When the line containing "amenaza del espionaje y la traición. Esta" appears in the entries below, begin printing there and stop after the line containing "Bliv medlem af Grænseforeningen"; print each of those lines exactly and no other line.

▸ **Entries provided**:
*-*-*
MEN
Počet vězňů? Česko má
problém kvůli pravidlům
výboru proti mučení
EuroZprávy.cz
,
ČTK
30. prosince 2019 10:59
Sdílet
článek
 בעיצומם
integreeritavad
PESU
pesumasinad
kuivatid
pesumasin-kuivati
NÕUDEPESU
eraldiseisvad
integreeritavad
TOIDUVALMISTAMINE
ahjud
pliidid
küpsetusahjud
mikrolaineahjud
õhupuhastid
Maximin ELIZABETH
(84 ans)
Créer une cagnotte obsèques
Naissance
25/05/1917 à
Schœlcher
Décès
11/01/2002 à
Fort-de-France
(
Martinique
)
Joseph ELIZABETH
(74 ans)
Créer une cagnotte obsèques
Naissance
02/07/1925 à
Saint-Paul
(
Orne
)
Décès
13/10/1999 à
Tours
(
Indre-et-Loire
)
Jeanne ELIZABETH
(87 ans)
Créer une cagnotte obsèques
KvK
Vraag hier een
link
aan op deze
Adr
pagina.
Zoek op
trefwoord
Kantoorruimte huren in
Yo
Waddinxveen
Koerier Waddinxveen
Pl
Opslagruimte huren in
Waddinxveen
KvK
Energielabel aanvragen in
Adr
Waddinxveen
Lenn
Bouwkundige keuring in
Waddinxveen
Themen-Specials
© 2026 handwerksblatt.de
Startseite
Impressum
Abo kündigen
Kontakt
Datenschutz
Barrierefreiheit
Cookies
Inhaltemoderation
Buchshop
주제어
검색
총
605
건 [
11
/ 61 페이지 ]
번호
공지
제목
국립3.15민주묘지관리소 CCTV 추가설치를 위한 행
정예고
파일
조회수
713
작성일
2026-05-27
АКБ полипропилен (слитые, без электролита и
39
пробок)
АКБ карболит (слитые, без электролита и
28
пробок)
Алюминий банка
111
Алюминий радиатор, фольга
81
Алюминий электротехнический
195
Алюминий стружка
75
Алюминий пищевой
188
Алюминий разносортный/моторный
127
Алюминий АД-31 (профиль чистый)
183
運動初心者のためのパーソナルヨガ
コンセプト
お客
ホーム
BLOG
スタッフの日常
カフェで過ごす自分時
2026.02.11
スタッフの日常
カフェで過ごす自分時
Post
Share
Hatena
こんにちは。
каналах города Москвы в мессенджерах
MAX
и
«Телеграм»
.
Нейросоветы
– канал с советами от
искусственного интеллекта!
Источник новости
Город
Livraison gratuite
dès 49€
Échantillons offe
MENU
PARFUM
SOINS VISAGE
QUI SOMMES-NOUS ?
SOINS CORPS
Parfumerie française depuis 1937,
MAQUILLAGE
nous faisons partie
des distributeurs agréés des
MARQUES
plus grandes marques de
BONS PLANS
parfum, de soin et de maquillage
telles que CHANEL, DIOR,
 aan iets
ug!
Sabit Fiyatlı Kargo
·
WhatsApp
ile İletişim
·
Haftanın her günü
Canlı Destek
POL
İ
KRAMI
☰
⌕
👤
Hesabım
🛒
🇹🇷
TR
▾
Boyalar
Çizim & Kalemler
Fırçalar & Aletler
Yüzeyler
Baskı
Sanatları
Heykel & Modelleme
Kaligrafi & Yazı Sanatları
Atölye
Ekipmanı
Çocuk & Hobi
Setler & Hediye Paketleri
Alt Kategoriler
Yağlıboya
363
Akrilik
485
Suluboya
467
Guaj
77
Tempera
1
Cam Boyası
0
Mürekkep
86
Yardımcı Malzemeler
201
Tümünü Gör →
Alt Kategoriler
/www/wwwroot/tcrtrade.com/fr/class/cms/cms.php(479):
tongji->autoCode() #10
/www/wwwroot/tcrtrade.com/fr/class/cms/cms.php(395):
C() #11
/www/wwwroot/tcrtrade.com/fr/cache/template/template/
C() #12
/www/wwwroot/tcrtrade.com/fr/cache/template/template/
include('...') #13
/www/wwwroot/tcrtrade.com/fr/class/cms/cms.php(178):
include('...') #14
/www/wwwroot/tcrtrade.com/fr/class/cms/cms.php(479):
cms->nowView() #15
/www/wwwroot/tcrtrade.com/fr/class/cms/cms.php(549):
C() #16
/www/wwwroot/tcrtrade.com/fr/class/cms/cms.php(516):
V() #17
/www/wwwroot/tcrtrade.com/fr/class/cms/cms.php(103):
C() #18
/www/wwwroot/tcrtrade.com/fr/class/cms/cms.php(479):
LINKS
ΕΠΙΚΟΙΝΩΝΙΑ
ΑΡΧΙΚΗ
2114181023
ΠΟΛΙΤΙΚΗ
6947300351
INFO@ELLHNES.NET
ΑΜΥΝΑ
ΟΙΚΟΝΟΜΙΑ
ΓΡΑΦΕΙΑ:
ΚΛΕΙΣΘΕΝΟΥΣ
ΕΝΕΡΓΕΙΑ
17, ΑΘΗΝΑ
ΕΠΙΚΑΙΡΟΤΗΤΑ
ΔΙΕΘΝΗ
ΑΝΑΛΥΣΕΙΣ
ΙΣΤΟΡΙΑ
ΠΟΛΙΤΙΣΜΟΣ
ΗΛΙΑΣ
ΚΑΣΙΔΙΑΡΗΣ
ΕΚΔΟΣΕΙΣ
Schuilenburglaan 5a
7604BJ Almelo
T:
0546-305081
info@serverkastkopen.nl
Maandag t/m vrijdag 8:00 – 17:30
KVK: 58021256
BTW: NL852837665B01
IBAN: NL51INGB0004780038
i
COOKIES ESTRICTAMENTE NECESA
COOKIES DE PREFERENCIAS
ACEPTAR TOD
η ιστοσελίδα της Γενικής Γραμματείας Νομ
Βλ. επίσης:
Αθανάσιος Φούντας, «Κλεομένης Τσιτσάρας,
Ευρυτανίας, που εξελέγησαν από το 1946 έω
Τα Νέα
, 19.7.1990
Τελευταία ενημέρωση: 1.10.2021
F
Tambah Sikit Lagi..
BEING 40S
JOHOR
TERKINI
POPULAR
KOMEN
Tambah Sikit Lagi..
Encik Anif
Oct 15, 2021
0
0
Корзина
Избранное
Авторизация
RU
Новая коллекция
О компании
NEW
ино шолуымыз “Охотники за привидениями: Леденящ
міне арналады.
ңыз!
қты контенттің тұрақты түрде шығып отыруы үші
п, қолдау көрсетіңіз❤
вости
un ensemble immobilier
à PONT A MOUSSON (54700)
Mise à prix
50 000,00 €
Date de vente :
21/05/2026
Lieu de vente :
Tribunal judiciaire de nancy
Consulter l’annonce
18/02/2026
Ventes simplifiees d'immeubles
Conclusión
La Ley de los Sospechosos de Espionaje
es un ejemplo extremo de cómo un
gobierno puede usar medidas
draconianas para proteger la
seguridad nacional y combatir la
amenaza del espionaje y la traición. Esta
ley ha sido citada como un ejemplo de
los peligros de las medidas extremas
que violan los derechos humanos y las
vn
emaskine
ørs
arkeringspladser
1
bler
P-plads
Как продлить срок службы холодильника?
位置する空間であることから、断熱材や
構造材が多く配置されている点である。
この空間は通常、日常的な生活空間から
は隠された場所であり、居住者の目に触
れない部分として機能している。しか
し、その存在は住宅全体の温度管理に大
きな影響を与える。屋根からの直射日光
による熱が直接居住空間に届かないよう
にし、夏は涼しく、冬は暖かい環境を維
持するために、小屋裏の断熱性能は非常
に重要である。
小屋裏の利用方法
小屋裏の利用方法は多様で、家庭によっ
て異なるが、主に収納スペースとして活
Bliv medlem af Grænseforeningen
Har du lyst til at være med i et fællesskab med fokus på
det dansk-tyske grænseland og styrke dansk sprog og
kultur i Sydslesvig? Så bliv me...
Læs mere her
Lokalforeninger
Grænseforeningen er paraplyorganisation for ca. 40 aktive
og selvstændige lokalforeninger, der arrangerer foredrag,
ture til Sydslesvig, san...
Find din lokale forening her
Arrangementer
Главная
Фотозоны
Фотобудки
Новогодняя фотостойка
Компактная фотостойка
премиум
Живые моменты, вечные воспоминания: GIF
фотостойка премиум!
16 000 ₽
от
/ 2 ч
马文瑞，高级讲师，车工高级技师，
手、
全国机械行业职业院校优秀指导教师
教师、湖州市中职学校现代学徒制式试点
*-*-*
▸ **Exercise result**:
amenaza del espionaje y la traición. Esta
ley ha sido citada como un ejemplo de
los peligros de las medidas extremas
que violan los derechos humanos y las
vn
emaskine
ørs
arkeringspladser
1
bler
P-plads
Как продлить срок службы холодильника?
位置する空間であることから、断熱材や
構造材が多く配置されている点である。
この空間は通常、日常的な生活空間から
は隠された場所であり、居住者の目に触
れない部分として機能している。しか
し、その存在は住宅全体の温度管理に大
きな影響を与える。屋根からの直射日光
による熱が直接居住空間に届かないよう
にし、夏は涼しく、冬は暖かい環境を維
持するために、小屋裏の断熱性能は非常
に重要である。
小屋裏の利用方法
小屋裏の利用方法は多様で、家庭によっ
て異なるが、主に収納スペースとして活
Bliv medlem af Grænseforeningen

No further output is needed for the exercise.